Plugs — Sue Chan
New York food, drink, and leisure recs from the Care of Chan founder + LINKS
Plugs is The Angel’s recs column. On most Saturdays, you’ll get six picks—a restaurant, a bar, a shop, an ingredient, a person, and a treat—from someone in New York who knows what they’re talking about, plus a selection of Angel-curated links. Plugs are for paid subscribers of The Angel only; upgrade your subscription to receive all six!

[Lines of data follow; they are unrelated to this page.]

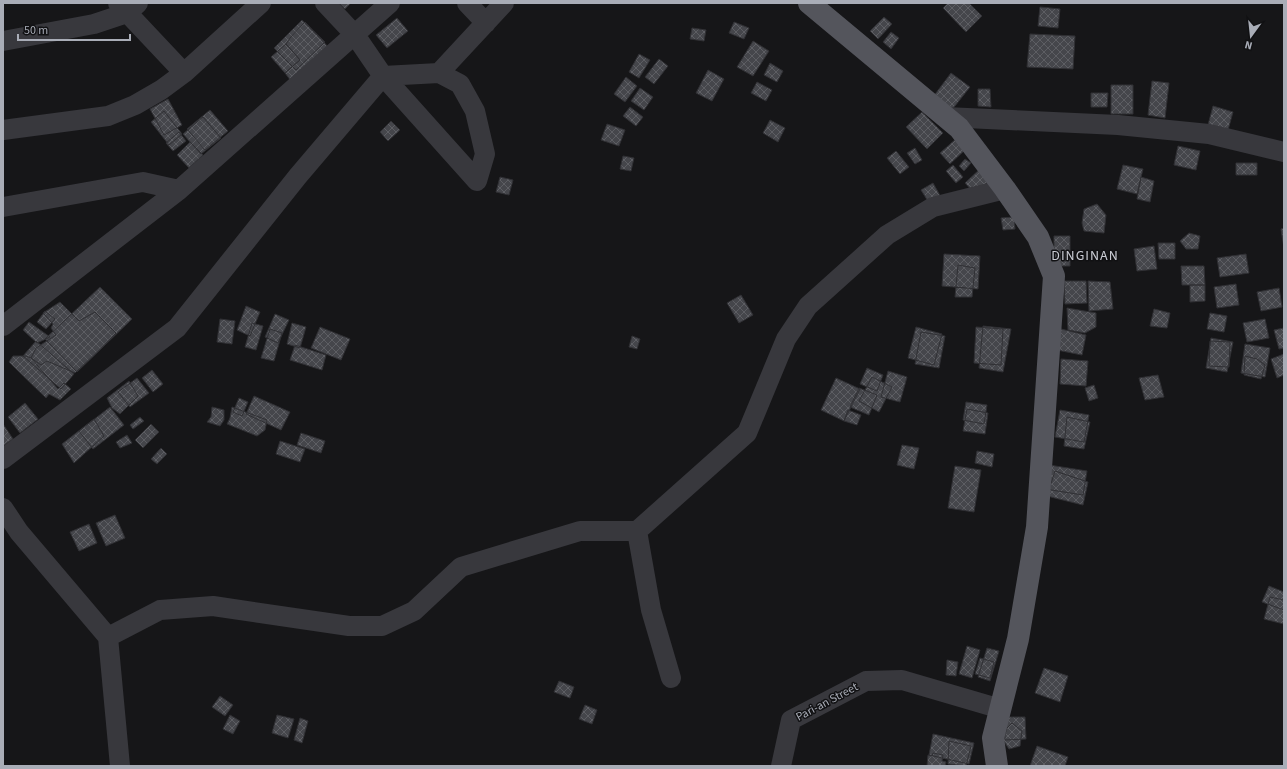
<svg xmlns="http://www.w3.org/2000/svg" width="1287" height="769" font-family="'Source Sans 3',sans-serif">
	<style>
		.building { fill: url(#building-cross-hatch); stroke: #303034 }
		.lines { fill: none; stroke-linecap: round; stroke-linejoin: round }
		.minor { stroke: #38383d; stroke-width: 20 }
		.major { stroke: #54555c; stroke-width: 22 }
		.labels { text-anchor: middle; dominant-baseline: central; stroke-width: 3; stroke-linejoin: round; paint-order: stroke }
		.street-label { font-size: 12px; fill: #a9adb7; stroke: #111113 }
		.quarter-label { font-size: 14px; letter-spacing: 1px; fill: #caccd4; stroke: #111113 }
	</style>
	<defs>
		<pattern id="building-cross-hatch" width="8" height="8" patternUnits="userSpaceOnUse"><rect width="8" height="8" fill="#45464b"/><path d="M0 0l8 8M0 8l8-8" fill="none" stroke="#5d5e63"/></pattern>
	</defs>
	<rect width="100%" height="100%" fill="#161618"/>
	<path class="building" d="M 339,3 L 351,3 L 345,9 Z
		M 948,3 L 969,3 L 982,16 L 966,32 L 943,8 Z
		M 1040,7 L 1060,9 L 1058,28 L 1038,26 Z
		M 884,17 L 892,24 L 878,39 L 870,31 Z
		M 397,18 L 408,31 L 387,48 L 376,35 Z
		M 302,20 L 325,42 L 296,70 L 274,48 Z
		M 305,22 L 331,50 L 294,85 L 285,73 L 300,60 L 286,44 L 290,38 Z
		M 734,22 L 749,28 L 744,39 L 729,33 Z
		M 692,28 L 706,30 L 704,41 L 690,39 Z
		M 891,32 L 899,38 L 891,49 L 883,42 Z
		M 1030,34 L 1075,36 L 1073,69 L 1027,67 Z
		M 753,41 L 769,51 L 753,76 L 737,67 Z
		M 286,44 L 300,60 L 285,73 L 271,57 Z
		M 639,54 L 650,60 L 639,78 L 629,72 Z
		M 659,59 L 668,66 L 654,84 L 645,77 Z
		M 770,63 L 783,71 L 777,82 L 764,75 Z
		M 708,70 L 724,79 L 712,101 L 696,93 Z
		M 951,73 L 970,87 L 951,111 L 933,97 Z
		M 626,77 L 637,86 L 625,102 L 614,94 Z
		M 1152,81 L 1169,83 L 1165,118 L 1148,115 Z
		M 757,82 L 772,90 L 766,101 L 751,93 Z
		M 1111,85 L 1133,85 L 1133,114 L 1111,114 Z
		M 640,88 L 653,97 L 644,110 L 631,101 Z
		M 978,89 L 990,89 L 991,107 L 978,106 Z
		M 1091,93 L 1108,93 L 1107,107 L 1091,107 Z
		M 168,99 L 182,125 L 164,135 L 150,109 Z
		M 1213,106 L 1233,112 L 1228,130 L 1208,125 Z
		M 630,107 L 643,117 L 636,126 L 623,116 Z
		M 210,110 L 228,131 L 205,150 L 187,129 Z
		M 164,111 L 182,134 L 169,145 L 151,122 Z
		M 922,112 L 943,133 L 927,149 L 906,127 Z
		M 203,117 L 221,138 L 201,154 L 183,134 Z
		M 770,120 L 785,128 L 778,142 L 763,133 Z
		M 391,121 L 400,130 L 388,141 L 380,132 Z
		M 607,124 L 625,130 L 619,146 L 601,140 Z
		M 179,132 L 186,141 L 173,151 L 166,143 Z
		M 957,138 L 967,148 L 950,164 L 940,153 Z
		M 190,142 L 203,155 L 189,168 L 177,155 Z
		M 1178,146 L 1200,151 L 1196,170 L 1174,165 Z
		M 915,148 L 922,160 L 915,164 L 907,153 Z
		M 896,151 L 909,167 L 900,174 L 887,158 Z
		M 623,156 L 634,158 L 631,171 L 620,169 Z
		M 965,159 L 971,163 L 964,171 L 959,166 Z
		M 1236,163 L 1257,163 L 1257,175 L 1236,175 Z
		M 953,165 L 963,177 L 956,183 L 946,171 Z
		M 1123,165 L 1143,169 L 1137,194 L 1117,189 Z
		M 981,168 L 991,179 L 975,194 L 965,183 Z
		M 500,177 L 513,180 L 509,195 L 496,192 Z
		M 1141,177 L 1154,181 L 1150,202 L 1137,199 Z
		M 933,183 L 942,199 L 931,206 L 921,190 Z
		M 1097,204 L 1106,215 L 1104,233 L 1084,231 L 1082,223 L 1084,209 Z
		M 1014,217 L 1015,229 L 1003,230 L 1001,218 Z
		M 1284,228 L 1284,248 L 1281,229 Z
		M 1189,233 L 1200,236 L 1198,249 L 1186,249 L 1180,241 Z
		M 1054,236 L 1070,236 L 1070,266 L 1054,266 Z
		M 1158,243 L 1175,243 L 1175,259 L 1159,259 Z
		M 1154,246 L 1157,269 L 1137,271 L 1134,249 Z
		M 944,254 L 980,256 L 978,289 L 942,286 Z
		M 1246,254 L 1249,273 L 1220,277 L 1217,258 Z
		M 958,265 L 975,268 L 972,297 L 955,297 Z
		M 1181,266 L 1204,266 L 1205,285 L 1182,285 Z
		M 1064,281 L 1086,281 L 1087,303 L 1065,304 Z
		M 1088,281 L 1110,282 L 1113,309 L 1089,311 Z
		M 1236,284 L 1239,305 L 1217,308 L 1214,287 Z
		M 1190,285 L 1205,285 L 1205,301 L 1190,302 Z
		M 100,287 L 132,319 L 77,372 L 45,339 Z
		M 1279,288 L 1282,307 L 1261,311 L 1257,292 Z
		M 741,295 L 753,315 L 739,323 L 727,303 Z
		M 60,302 L 79,321 L 95,312 L 116,333 L 75,373 L 47,361 L 41,365 L 31,358 L 36,348 L 56,335 L 51,328 L 53,324 L 43,313 Z
		M 246,306 L 260,312 L 250,336 L 237,330 Z
		M 1067,308 L 1096,313 L 1096,327 L 1085,333 L 1068,330 Z
		M 1154,309 L 1170,313 L 1167,328 L 1150,326 Z
		M 45,311 L 55,319 L 46,329 L 37,322 Z
		M 1210,313 L 1227,316 L 1224,332 L 1207,329 Z
		M 275,314 L 289,320 L 278,343 L 265,337 Z
		M 220,319 L 235,321 L 232,344 L 217,342 Z
		M 1265,319 L 1269,338 L 1247,342 L 1243,323 Z
		M 29,322 L 50,337 L 37,343 L 23,330 Z
		M 252,323 L 263,326 L 256,350 L 245,347 Z
		M 292,323 L 306,327 L 300,348 L 287,344 Z
		M 983,326 L 1011,329 L 1003,372 L 979,368 Z
		M 320,327 L 350,339 L 341,360 L 311,348 Z
		M 916,327 L 942,334 L 934,365 L 908,358 Z
		M 976,327 L 1003,329 L 1001,365 L 974,363 Z
		M 1284,328 L 1284,348 L 1279,349 L 1274,330 Z
		M 270,329 L 282,333 L 274,361 L 261,358 Z
		M 1061,329 L 1086,335 L 1082,355 L 1057,350 Z
		M 921,332 L 945,336 L 939,368 L 915,364 Z
		M 632,336 L 640,339 L 637,349 L 629,347 Z
		M 1211,338 L 1233,342 L 1227,372 L 1206,368 Z
		M 36,341 L 74,374 L 61,389 L 23,356 Z
		M 1210,341 L 1230,342 L 1229,367 L 1209,366 Z
		M 1245,344 L 1270,348 L 1265,377 L 1241,373 Z
		M 295,345 L 326,355 L 322,370 L 290,360 Z
		M 1284,354 L 1284,375 L 1277,378 L 1271,359 Z
		M 13,356 L 26,356 L 31,358 L 58,389 L 64,383 L 71,389 L 60,400 L 49,394 L 46,398 L 9,362 Z
		M 1245,356 L 1257,359 L 1265,365 L 1261,379 L 1244,375 Z
		M 1061,359 L 1088,361 L 1086,386 L 1060,384 Z
		M 867,368 L 883,375 L 877,391 L 860,384 Z
		M 152,370 L 163,384 L 153,392 L 142,378 Z
		M 888,371 L 907,377 L 900,402 L 881,397 Z
		M 1158,375 L 1164,397 L 1145,400 L 1139,378 Z
		M 872,377 L 892,387 L 879,412 L 859,401 Z
		M 137,378 L 149,393 L 130,407 L 118,392 Z
		M 836,378 L 860,389 L 844,421 L 821,410 Z
		M 129,381 L 138,396 L 120,414 L 112,408 L 107,398 Z
		M 1094,385 L 1098,398 L 1089,401 L 1085,388 Z
		M 859,388 L 877,395 L 869,415 L 850,407 Z
		M 254,396 L 290,412 L 281,430 L 246,414 Z
		M 239,398 L 248,402 L 242,416 L 233,412 Z
		M 966,402 L 987,405 L 984,424 L 963,420 Z
		M 25,403 L 38,419 L 20,433 L 8,417 Z
		M 110,407 L 124,425 L 93,449 L 79,431 Z
		M 212,407 L 224,410 L 224,420 L 220,426 L 207,422 L 211,417 Z
		M 232,407 L 267,420 L 265,430 L 257,436 L 227,424 L 230,418 Z
		M 967,409 L 988,413 L 985,434 L 963,431 Z
		M 848,410 L 861,415 L 857,425 L 844,421 Z
		M 1060,410 L 1089,415 L 1084,442 L 1055,437 Z
		M 140,417 L 144,421 L 133,429 L 130,425 Z
		M 1067,417 L 1090,422 L 1084,449 L 1064,446 Z
		M 94,419 L 104,436 L 74,463 L 62,444 Z
		M 3,424 L 13,439 L 3,446 Z
		M 151,424 L 159,432 L 143,448 L 135,440 Z
		M 301,433 L 325,441 L 321,453 L 297,445 Z
		M 127,435 L 132,443 L 120,448 L 116,442 Z
		M 280,441 L 305,449 L 300,462 L 276,454 Z
		M 902,445 L 919,448 L 914,469 L 897,465 Z
		M 161,448 L 167,454 L 157,464 L 151,459 Z
		M 977,451 L 994,454 L 992,467 L 975,463 Z
		M 1049,465 L 1087,471 L 1083,495 L 1045,489 Z
		M 955,466 L 981,470 L 974,512 L 948,508 Z
		M 1055,471 L 1088,482 L 1083,505 L 1047,496 Z
		M 115,515 L 125,538 L 106,546 L 96,523 Z
		M 89,524 L 97,543 L 79,551 L 70,532 Z
		M 1269,586 L 1284,592 L 1284,610 L 1262,602 Z
		M 1270,597 L 1284,600 L 1284,624 L 1264,619 Z
		M 967,646 L 980,650 L 972,678 L 959,674 Z
		M 987,648 L 999,651 L 990,681 L 978,677 Z
		M 980,658 L 994,662 L 990,678 L 975,674 Z
		M 947,660 L 958,662 L 956,676 L 946,675 Z
		M 1044,668 L 1068,676 L 1060,702 L 1035,693 Z
		M 559,681 L 574,687 L 570,698 L 554,692 Z
		M 220,696 L 233,705 L 225,716 L 212,707 Z
		M 585,705 L 597,710 L 592,724 L 579,719 Z
		M 230,715 L 240,721 L 233,734 L 223,729 Z
		M 277,715 L 294,719 L 288,738 L 272,733 Z
		M 1004,717 L 1025,717 L 1026,739 L 1005,740 Z
		M 300,718 L 308,721 L 302,743 L 294,740 Z
		M 1012,723 L 1022,731 L 1020,746 L 1009,749 L 1003,740 L 1007,728 Z
		M 933,734 L 974,743 L 969,764 L 929,755 Z
		M 949,741 L 971,746 L 966,766 L 948,764 Z
		M 1037,746 L 1068,757 L 1065,766 L 1030,766 Z
		M 933,753 L 943,755 L 942,761 L 946,762 L 945,766 L 927,766 L 928,755 L 932,756 Z"/>
	<g class="lines">
		<path class="minor" d="M 118,3 L 184,73
			M 467,3 L 486,23
			M 3,41 L 94,24 L 127,13 L 138,3
			M 439,73 L 460,84 L 475,111 L 485,154 L 477,181 L 383,76 Z
			M 439,73 L 504,3
			M 945,117 L 1118,125 L 1209,134 L 1284,152
			M 3,130 L 108,116 L 135,105 L 161,90 L 184,73 L 261,3
			M 3,207 L 143,182 L 179,190
			M 3,326 L 179,190 L 390,3
			M 3,459 L 177,328 L 298,176 L 383,76 L 355,35 L 325,3
			M 3,508 L 19,532 L 108,637 L 120,766
			M 637,531 L 651,610 L 671,678
			M 108,637 L 160,610 L 213,606 L 349,626 L 382,626 L 414,611 L 461,567 L 580,531 L 637,531 L 747,433 L 786,339 L 808,306 L 887,235 L 933,207 L 1005,189
			M 781,766 L 791,720 L 866,681 L 902,680 L 1001,709"/>
		<path class="major" d="M 809,3 L 959,128 L 1005,189 L 1038,237 L 1054,276 L 1037,527 L 1018,639 L 993,738 L 997,766"/>
	</g>
	<g class="labels">
		<g class="street-label">
			<text transform="translate(827 702) rotate(-28)">Pari-an Street</text>
		</g>
		<g class="quarter-label">
			<text x="1085" y="256">DINGINAN</text>
		</g>
	</g>
	<rect width="1287" height="769" fill="none" stroke="#a9adb7" stroke-width="8"/>
	<g transform="translate(1251 36) rotate(195)" stroke="#111113" stroke-width="3" paint-order="stroke">
	<path d="M0-3L7 15L0 10L-7 15Z" fill="#a9adb7"/>
	<text y="-6" font-size="11" font-weight="bold" text-anchor="middle" fill="#a9adb7">N</text>
	</g>
	<path d="M18 34v6h112v-6" fill="none" stroke="#a9adb7" stroke-width="2"/>
	<text x="24" y="34" font-size="12" fill="#a9adb7" stroke="#111113" stroke-width="3" paint-order="stroke">50 m</text>
</svg>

#12 is Sue Chan, founder and chief creative officer of Care of Chan, aka New York (and L.A.)’s preeminent party planner. Sue grew up in Southern California but came up in New York City, working for Momofuku for 7 years, ultimately as brand director, and eventually founding her namesake agency. She's represented majorly influential restaurants and chefs, from Ignacio Mattos and Enrique Olvera to The Four Horsemen and Wildair, ultimately evolving Care of Chan into a hospitality-driven experiential agency. Nowadays, she and her team collaborate with big-time brands across food, fashion, and culture, including A24, AmEx, Dior, J.Crew, Sweetgreen, the New York Times, and the Office of the Surgeon General. And, as of last week, Care of Chan is on Substack, under the monikor Ready to Host: a weekly newsletter dishing coveted intel on how to host, entertain, and gather. Here's Sue with her Plugs.
Restaurant — Omen Azen
If a restaurant survives five years, it’s a miracle. If it survives ten, it becomes a legend. If it’s been around for 45 years, like Omen Azen, which opened in SoHo in 1981, it may be beyond classification altogether. Iconoclast doesn’t even begin to cover it. Omen has the exact qualities you want in a memorable New Yorker: timeless, deeply itself, and unassumingly powerful. Technically it’s an izakaya, but unlike the casual bar-food version most people associate with the category, Omen feels refined and singular. The decor is chic without trying too hard (I believe the cloud-like paper lamps and blue polka dot cloth napkins are handmade), the recipes are deeply craveable, remarkably consistent, and never disappoint. Its regulars are also the right kind of New York famous. Not scene-y or performative, but true creatives who quietly shape culture without concern for cheap fanfare. There’s a beautiful T Magazine piece on the restaurant and its regulars by Patti Smith and my dear friend Thessaly La Force, who write about Omen far more eloquently than I ever could.
Don’t sleep on the salads, the agedashi tofu, and the wine jelly for dessert.